ABOUT THIS TASK: Write out again, exactly, the lines below starting at the one with "Whole-slide image, haematoxylin and eosin stain —" and ending at the one with "Review note (as recorded): 6 pieces.".

DATA FOR THIS TASK:
Content starts
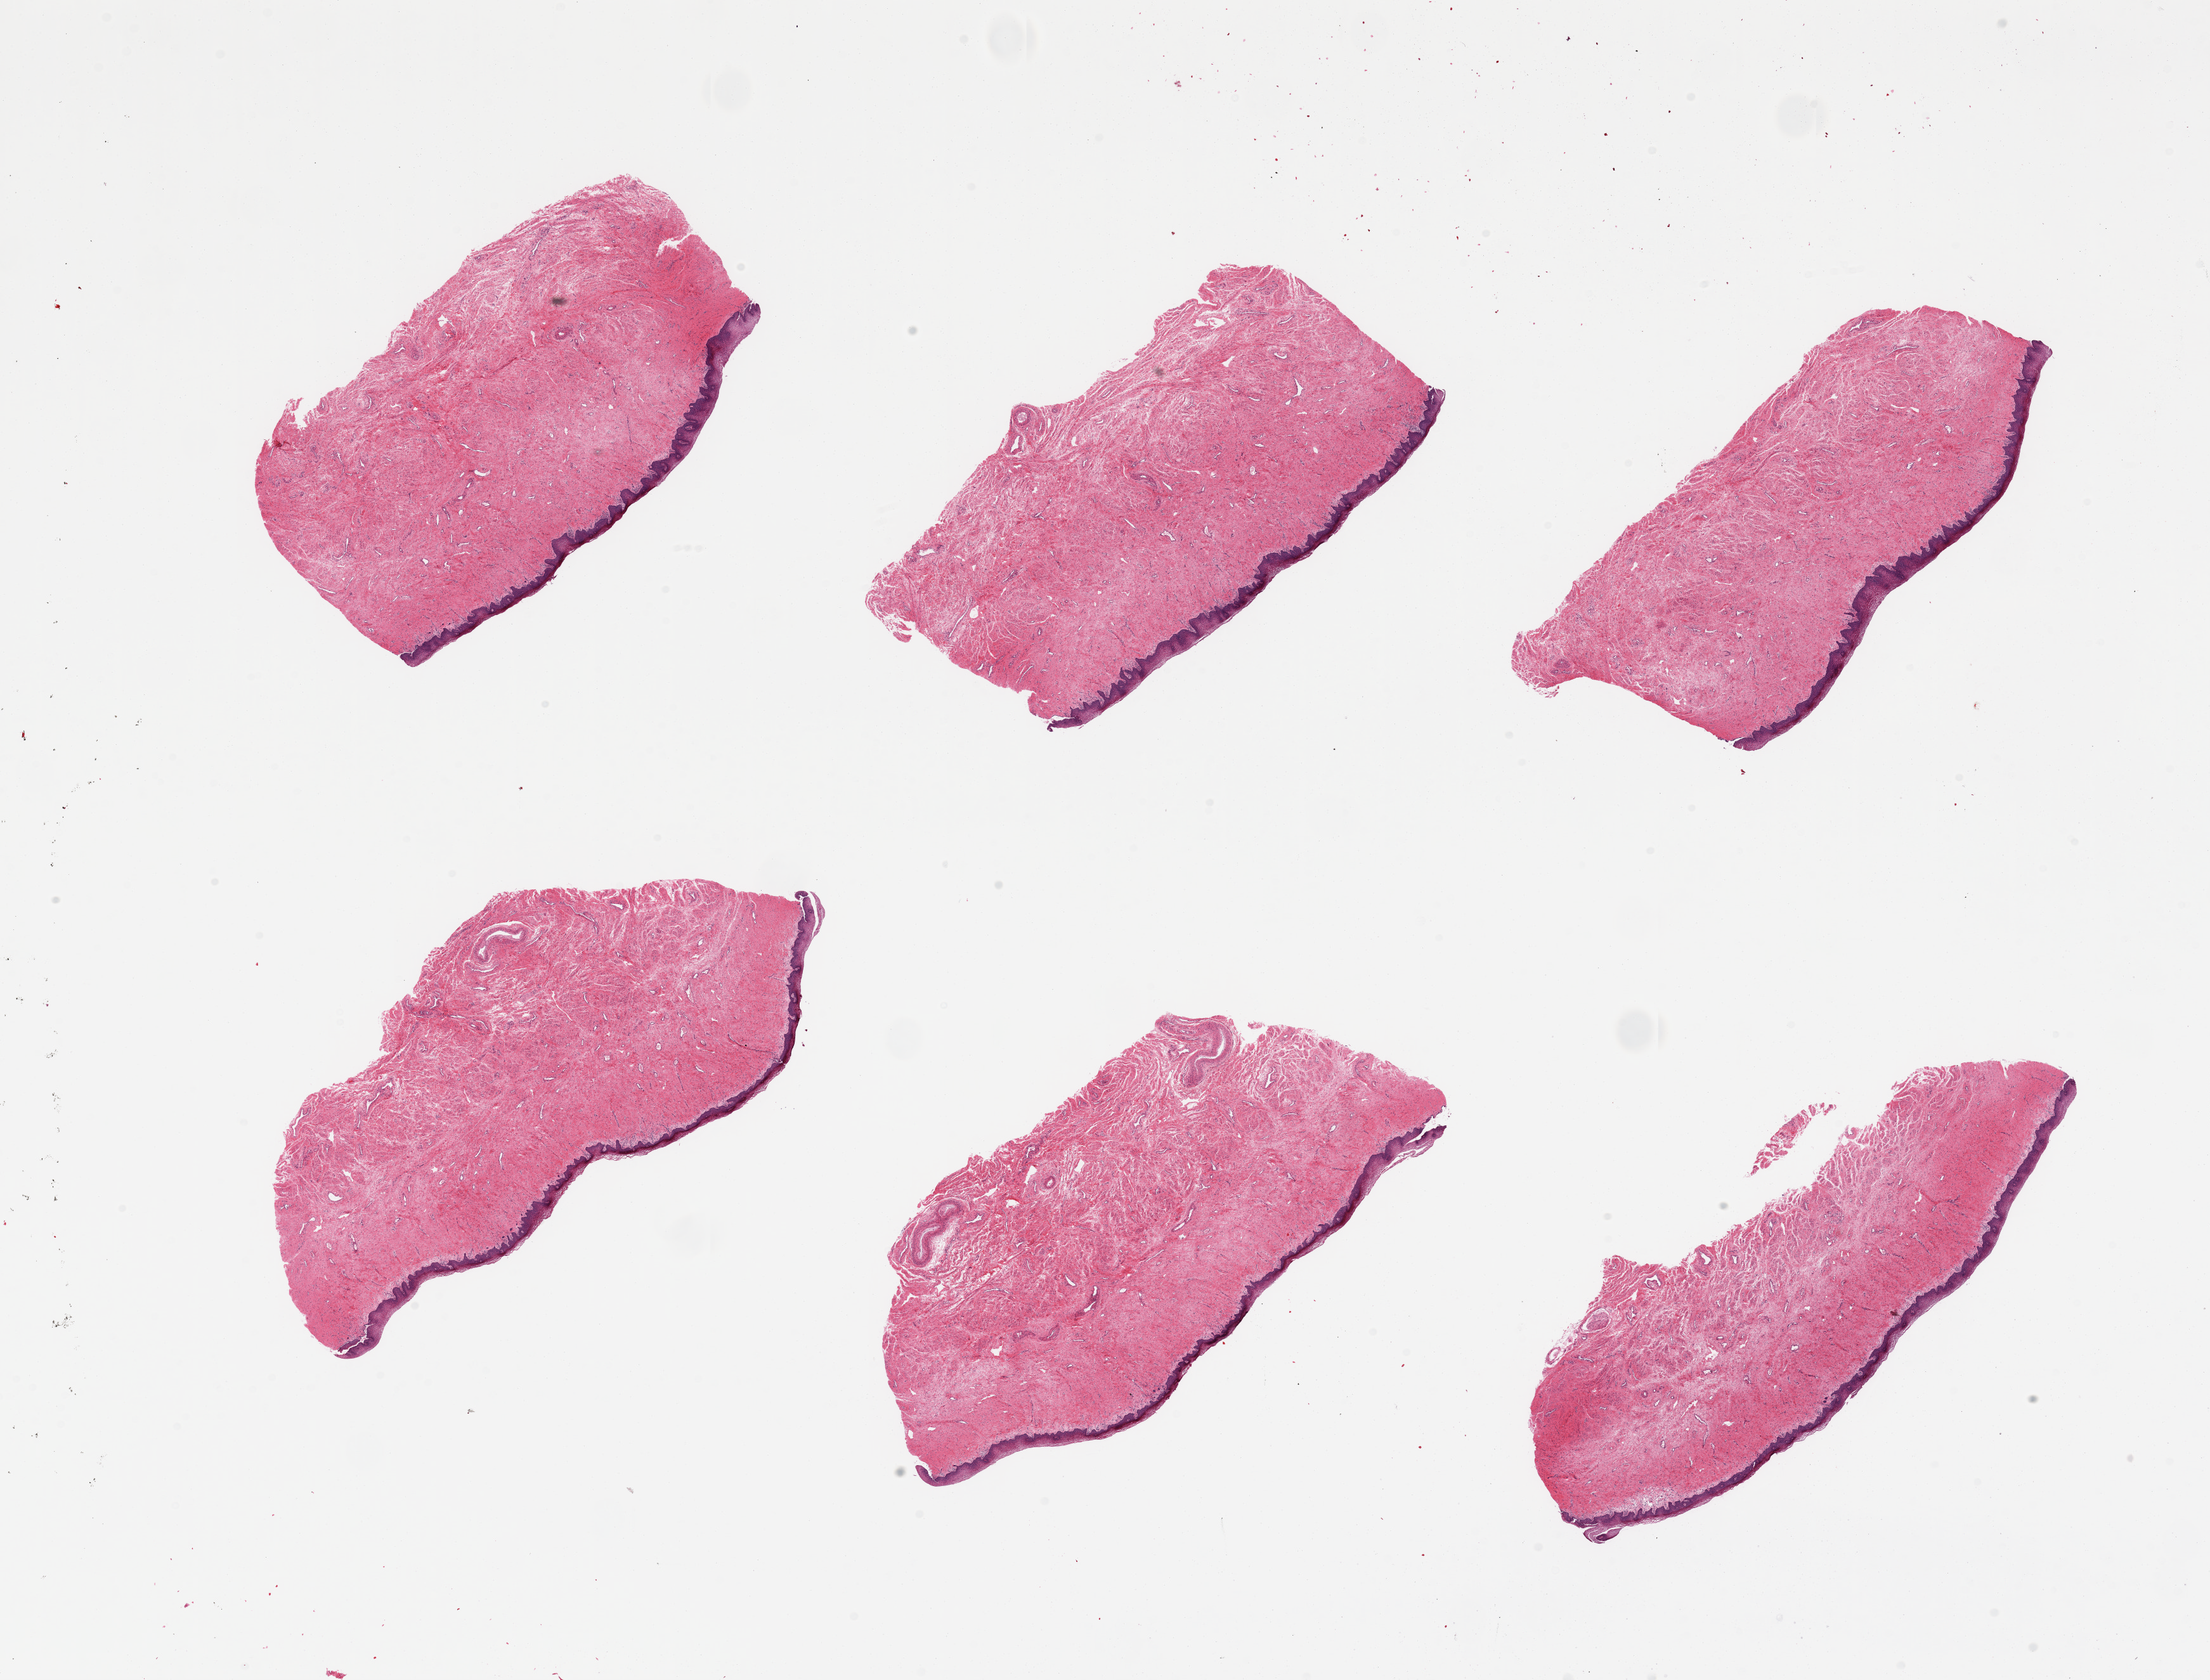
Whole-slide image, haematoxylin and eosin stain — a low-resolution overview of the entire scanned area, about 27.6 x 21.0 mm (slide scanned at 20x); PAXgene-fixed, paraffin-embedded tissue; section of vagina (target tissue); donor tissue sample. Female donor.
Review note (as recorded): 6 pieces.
Content ends
Content starts
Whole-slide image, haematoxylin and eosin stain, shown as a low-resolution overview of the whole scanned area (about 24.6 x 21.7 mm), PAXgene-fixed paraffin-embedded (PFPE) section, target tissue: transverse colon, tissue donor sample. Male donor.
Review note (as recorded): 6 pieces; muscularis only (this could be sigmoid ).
Content ends
OUTPUT OF THE EXERCISE:
Whole-slide image, haematoxylin and eosin stain — a low-resolution overview of the entire scanned area, about 27.6 x 21.0 mm (slide scanned at 20x); PAXgene-fixed, paraffin-embedded tissue; section of vagina (target tissue); donor tissue sample. Female donor.
Review note (as recorded): 6 pieces.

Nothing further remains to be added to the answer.